An American soldier of fortune once active in attempts to overthrow Cuban Premier Fidel Castro refused to testify yesterday before a House Assassinations subcommittee about the slaying of President Kennedy.
The witness, Loran Eugene Hall, 47, of Los Angeles invoked the Fifth Amendment on the first question and told the subcommittee he had no intention of answering any inquiries members had in mind.
Hall told reporters later he was not going to make any statements to the committee because panel, investigatos had voiced suspicions that "I was somehow involved in the assassination" of Kennedy and then tricked him into a meeting last month where they served him with a surprise subpoena.
"I was willing to talk to them in Los Angeles" he said. "But they lied to me and they lied to Art Kevin (the radio newsman who arranged the meeting.)"
Hall, who demanded that yesterday's session be held in public, was asked only one question - whether he had been in Dallas, Tex., Nov. 22, 1963, the day President Kennedy was assassinated there - when his refusal to talk cut the hearing short.
Rep. Richardson Preyer (D-N.C.), chairman of the subcommittee investigating the Kennedy murder, ruled that any further questioning would be inappropriate "since the witness has invoked his rights under the Fifth Amendment."
The subcommittee then voted to keep Hall under subpoena and ordered him back to Washington for another hearing Sept. 14 - which committee aides said will be the first regular meeting for the panel after Congress returns from its summer recess.
Hall was orginally named in the Warren Commission's report on the Kennedy assassination as an anti-Castro activist who visited the Dallas apartment of Sylvai Odio in late September, 1963, with two men. Odio told the commission that the visitors spoke to her of killing the President and that one of them, whom she later identified as Lee Harvey Oswald." [TEXT OMITTED FROM SOURCE] introduced to her as "Leon Oswald."
The FBI said Hall admitted in September, 1964, that he had visited Odio, but he later denied making such statements, and his two alleged companions denied any such meeting.
A dapper, mustachioed ex-mercenary who now works as a real estate dealer in Los Angeles, Hall has since told acquaintances that he occasionally stopped in Dallas in 1963 on various anti-Castro undertakings, but that he never took part in a conversation or meeting such as Odio described.

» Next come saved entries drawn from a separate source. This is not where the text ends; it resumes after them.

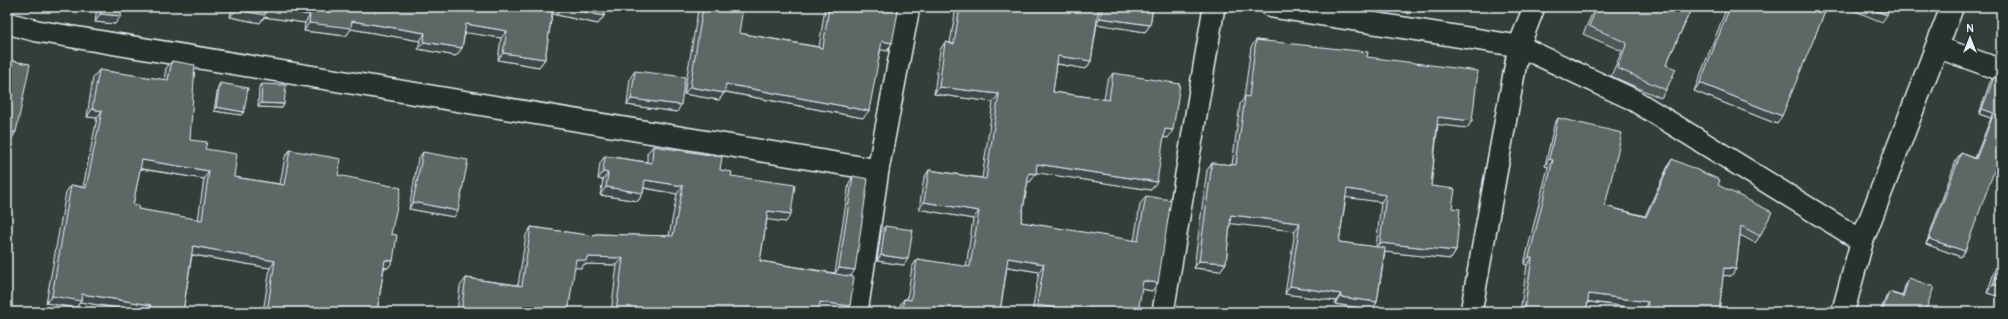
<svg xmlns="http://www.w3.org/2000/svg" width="2008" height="319" font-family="Pangolin,sans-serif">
	<rect width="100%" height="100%" fill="#323e39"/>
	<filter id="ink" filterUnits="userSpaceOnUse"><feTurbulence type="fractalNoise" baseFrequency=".025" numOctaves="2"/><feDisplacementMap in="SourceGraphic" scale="8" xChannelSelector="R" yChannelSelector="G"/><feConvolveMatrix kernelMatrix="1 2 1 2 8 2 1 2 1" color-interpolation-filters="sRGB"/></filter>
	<g filter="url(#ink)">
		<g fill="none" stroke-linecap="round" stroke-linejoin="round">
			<g stroke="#e8f1f8" stroke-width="24">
				<g id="minor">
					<polyline points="1272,7 1519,46 1632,99 1862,241"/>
					<polyline points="7,23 37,31 878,170"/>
					<polyline points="1937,47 2001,70"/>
					<polyline points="857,312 878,170 909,7"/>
					<polyline points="1163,312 1214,7"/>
					<polyline points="1471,312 1519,46 1534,7"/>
				</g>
			</g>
			<g stroke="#e8f1f8" stroke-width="25">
				<polyline id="secondary" points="1843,312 1862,241 1952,7"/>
			</g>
			<use href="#minor" stroke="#26332d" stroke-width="21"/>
			<use href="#secondary" stroke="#26332d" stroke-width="22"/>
		</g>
		<g fill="#4f5957" stroke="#e8f1f8" fill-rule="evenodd">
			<polygon points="97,7 122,7 115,24 95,22"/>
			<polygon points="232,7 606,7 604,16 598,24 552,14 545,59 539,67 498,60 501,38 465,32 462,48 456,56 418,49 420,41 351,29 346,36 304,31 305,23 264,17 260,23 230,17"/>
			<polygon points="700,7 735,7 739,33 819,47 825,7 894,7 893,11 892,43 887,51 881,49 863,118 725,92 719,100 684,94 698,10"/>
			<polygon points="956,7 1153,7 1150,25 1145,32 1097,24 1091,61 1086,69 1057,64 1053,92 1104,99 1107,81 1113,73 1168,138 1164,137 1151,190 1036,172 1036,174 1030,182 1028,181 1021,222 1134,241 1140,204 1146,196 1158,283 1152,291 1141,289 1138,312 1032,312 1039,272 1007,267 1000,312 898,312 899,307 904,299 907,299 912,267 917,259 966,267 973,219 919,209 924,178 929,170 982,178 993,102 934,94 940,50 945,42 950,43"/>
			<polygon points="1396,7 1414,7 1409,14"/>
			<polygon points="1595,7 1692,7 1666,65 1666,90 1661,98 1611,76 1622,51 1583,34"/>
			<polygon points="1727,7 1827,7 1777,124 1694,91"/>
			<path d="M1256,40L1367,57L1472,121L1467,128L1438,124L1431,186L1452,208L1456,251L1451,259L1385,252L1377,302L1372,310L1335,304L1336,301L1285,294L1295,231L1230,223L1226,263L1220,271L1194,268L1207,170L1212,163L1232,165L1240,104L1244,98L1251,47ZM1346,197L1381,202L1376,247L1339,242Z"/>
			<path d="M172,61L190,140L205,149L234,177L280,184L285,157L290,150L338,175L391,234L393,261L388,268H384L377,312H263L270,268L192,255L183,312H143L80,302L76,308L46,303L66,192L71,185L83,187L97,118L87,117L93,77L99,70L164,80L166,68ZM140,169L204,179L198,220L138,209L133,205Z"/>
			<polygon points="635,71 677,112 627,105 630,78"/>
			<polygon points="1994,77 2001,80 1965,251 1961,257 1926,244 1957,158 1961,153 1975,158 1991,118 1979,114 1990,82"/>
			<polygon points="220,83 241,115 214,111 218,87"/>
			<polygon points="262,84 284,104 282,108 258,107 259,87"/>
			<polygon points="1558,118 1605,206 1645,216 1668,166 1672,159 1718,185 1760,236 1755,243 1740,235 1736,269 1731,276 1723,275 1719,312 1643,312 1643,309 1588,302 1586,312 1520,312 1527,265 1524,264 1548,167 1545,166 1554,125"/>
			<polygon points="653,146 720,170 731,176 786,222 767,219 760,261 835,273 849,183 853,176 850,306 846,312 833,312 819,310 819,312 611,312 617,265 584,264 581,268 574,267 568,312 457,312 460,286 466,278 518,285 526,235 531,227 593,236 595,234 669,236 677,194 644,188 643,193 638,201 600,195 603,180 598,179 600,163 605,156 647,162 647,153"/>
			<polygon points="423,152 454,217 409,209 418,159"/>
			<polygon points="885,226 904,265 877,261 881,232"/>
			<polygon points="2001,252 2001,297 1987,293"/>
			<polygon points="1909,278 1925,312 1880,312 1886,297 1889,292 1902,296 1906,283"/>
		</g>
		<g fill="#404947" stroke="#e8f1f8">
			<polygon points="552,7 561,7 604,16 598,24 548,13"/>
			<polygon points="1855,7 1866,7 1887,15 1882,22 1853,10"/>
			<polygon points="267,8 310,15 305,23 264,17 260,23 230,17 236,10"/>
			<polygon points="100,14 121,16 115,24 95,22"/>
			<polygon points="1100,18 1150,25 1145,32 1096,24"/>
			<polygon points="352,21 425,33 420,41 351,29 346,36 304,31 309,23"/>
			<polygon points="466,24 507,31 501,38 461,32"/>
			<polygon points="882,41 892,43 887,51 877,49"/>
			<polygon points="424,42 462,48 456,56 418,49"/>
			<polygon points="503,53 545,59 539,67 498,60"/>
			<polygon points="1058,56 1091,61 1086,69 1053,63"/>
			<polygon points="1700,83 1782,116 1777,124 1694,91"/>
			<polygon points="726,84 869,111 863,118 721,91"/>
			<polygon points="690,87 724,93 719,100 684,94"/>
			<polygon points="939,87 999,94 993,102 934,94"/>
			<polygon points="631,99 681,105 677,112 627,105"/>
			<polygon points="261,103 284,104 282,108 258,107"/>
			<polygon points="216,107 244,112 241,115 214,111"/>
			<polygon points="92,109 102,111 97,118 87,117"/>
			<polygon points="1982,109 1994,113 1991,118 1979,114"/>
			<polygon points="1438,117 1472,121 1467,128 1433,124"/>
			<polygon points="1165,129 1173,130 1168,138 1160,136"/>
			<polygon points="13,132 16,132 11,140"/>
			<polygon points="1549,159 1553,160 1548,167 1545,166"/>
			<polygon points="142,160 209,171 204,179 137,168"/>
			<polygon points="1037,164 1157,182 1151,190 1032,172"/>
			<polygon points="603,172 608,173 603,180 598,179"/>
			<polygon points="1029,173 1036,174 1030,182 1023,181"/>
			<polygon points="645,180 683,186 677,194 640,187"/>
			<polygon points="606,187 643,193 638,201 600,195"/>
			<polygon points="1347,189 1386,195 1381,202 1342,197"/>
			<polygon points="413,202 458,211 454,217 409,209"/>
			<polygon points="924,202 979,211 973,219 919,209"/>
			<polygon points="768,211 791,214 786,222 763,219"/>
			<polygon points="1231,215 1300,223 1295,231 1225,223"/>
			<polygon points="1929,239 1965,251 1961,257 1926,244"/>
			<polygon points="1380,243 1456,251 1451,259 1375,251"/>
			<polygon points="193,246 275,261 270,268 188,254"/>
			<polygon points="881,255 908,259 904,265 877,261"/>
			<polygon points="587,257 623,258 617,265 584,264 581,268 570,267 576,259"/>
			<polygon points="1529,257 1532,258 1527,265 1524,264"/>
			<polygon points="1008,258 1044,264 1039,272 1003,266"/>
			<polygon points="385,260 393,261 388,268 380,267"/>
			<polygon points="1199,261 1226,263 1220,271 1194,268"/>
			<polygon points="839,268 855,270 850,277 834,275"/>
			<polygon points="1724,268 1736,269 1731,276 1719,275"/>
			<polygon points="1143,281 1158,283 1152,291 1137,288"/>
			<polygon points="1993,284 2001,287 2001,297 1987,293"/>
			<polygon points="1290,286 1341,294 1336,301 1285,294"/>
			<polygon points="82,294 151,305 146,312 143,312 80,302 76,308 46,303 52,296"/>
			<polygon points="1589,294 1648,302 1643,309 1584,301"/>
			<polygon points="1340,297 1377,302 1372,310 1335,304"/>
			<polygon points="820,302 850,306 846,312 833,312 815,309"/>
			<polygon points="1037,305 1073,311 1072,312 1033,312"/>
			<polygon points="151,309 172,312 148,312"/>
		</g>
		<g fill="#5c6865" stroke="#e8f1f8" fill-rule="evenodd">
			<polygon points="101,7 122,7 121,16 100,14"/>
			<polygon points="236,7 553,7 545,59 503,53 507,31 466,24 462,48 424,42 425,33 352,21 351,28 309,23 310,15 267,8 265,15 236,10"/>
			<polygon points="561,7 606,7 604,16"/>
			<polygon points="703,7 735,7 743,8 739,33 823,48 829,7 894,7 893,11 898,12 892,43 882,41 869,111 726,84 724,93 690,87"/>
			<polygon points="960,7 1099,7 1091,61 1058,56 1053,92 1109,100 1113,73 1180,84 1173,130 1165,129 1157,182 1037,164 1036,174 1029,173 1021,222 1138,241 1146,196 1171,200 1158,283 1143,281 1138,312 1073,312 1073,311 1037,305 1044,264 1008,258 1000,312 902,312 904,299 911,300 917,259 970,267 979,211 924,202 929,170 986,179 999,94 939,87 945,42 954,44"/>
			<polygon points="1102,7 1153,7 1150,25 1100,18"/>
			<polygon points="1597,7 1692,7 1666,65 1676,69 1666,90 1617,68 1627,43 1589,26"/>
			<polygon points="1730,7 1827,7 1782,116 1700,83"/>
			<polygon points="1866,7 1890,7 1887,15"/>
			<polygon points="1256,40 1368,52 1367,57 1478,71 1472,121 1438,117 1431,186 1455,189 1452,208 1460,209 1456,251 1380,243 1386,195 1347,189 1339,242 1385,248 1377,302 1340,297 1341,294 1290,286 1300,223 1231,215 1226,263 1199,261 1212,163 1236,165 1245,96 1249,97"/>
			<polygon points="7,60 30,64 16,132 13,132 7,154"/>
			<path d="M172,61L195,65L190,140L207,142L205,149L237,154L234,177L284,185L290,150L341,159L338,175L401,188L391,234L397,235L393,261L385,260L377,312H267L275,261L193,246L183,312H172L151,309V305L82,294L81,301L52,296L71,185L86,188L102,111L92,109L99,70L168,80ZM142,160L209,171L202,220L138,209L139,206L133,205Z"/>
			<polygon points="635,71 685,77 681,105 631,99"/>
			<polygon points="1994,77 2001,80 2001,152 1965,251 1929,239 1961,153 1976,159 1994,113 1982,109"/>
			<polygon points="220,83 248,88 244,112 216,107"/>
			<polygon points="262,84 286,85 284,104 261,103"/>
			<polygon points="1558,118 1622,133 1605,206 1646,217 1672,159 1720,180 1718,185 1772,212 1760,236 1741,226 1736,269 1724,268 1719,312 1646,312 1648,302 1589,294 1586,312 1524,312 1532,258 1529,257 1553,160 1549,159"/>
			<polygon points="653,146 722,157 720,170 732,172 731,176 795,185 791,214 768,211 760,261 854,277 850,306 820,302 819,312 616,312 623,258 587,257 586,261 576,259 568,312 461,312 466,278 522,286 531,227 595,236 595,234 673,236 683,186 645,180 643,193 606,187 608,173 603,172 605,156 652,163"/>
			<polygon points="423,152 468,160 458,211 413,202"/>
			<polygon points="853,176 868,179 855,270 839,268"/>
			<polygon points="885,226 913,230 908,259 881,255"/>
			<polygon points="2001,261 2001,287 1993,284"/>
			<polygon points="1909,278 1934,287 1925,312 1882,312 1889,292 1903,297"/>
		</g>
	</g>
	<rect width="2008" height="319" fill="none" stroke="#26332d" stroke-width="24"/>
	<rect x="12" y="12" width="1984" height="295" fill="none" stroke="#e8f1f8" stroke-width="1.5" filter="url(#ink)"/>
	<g transform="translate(1970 38)" stroke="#26332d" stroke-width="3" paint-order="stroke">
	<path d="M0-3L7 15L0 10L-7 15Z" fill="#e8f1f8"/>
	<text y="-6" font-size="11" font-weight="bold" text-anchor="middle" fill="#e8f1f8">N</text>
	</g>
</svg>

Hall is only the second witness to be summoned before the House Assassinations Committee in public session since it was set up nine months ago to re-investigate the murders of President Kennedy and the Rev. Martin Luther King Jr.
The first was Mafia leader Santo Trafficante Jr., once the kingpin of syndicate gambling in pre-Castro Cuba, who also invoked the Fifth Amendment. Trafficante and Hall were once confined together in Havana briefly in 1959 after Castro rose to power.
As to his professed whereabouts on the day President Kennedy was killed, Hall has made no secret of that over the years despite his refusal yesterday to tell the committee. He has said he was in his apartment in Monterey Park, Calif., "in my shorts, shaving," when the news blared forth on television.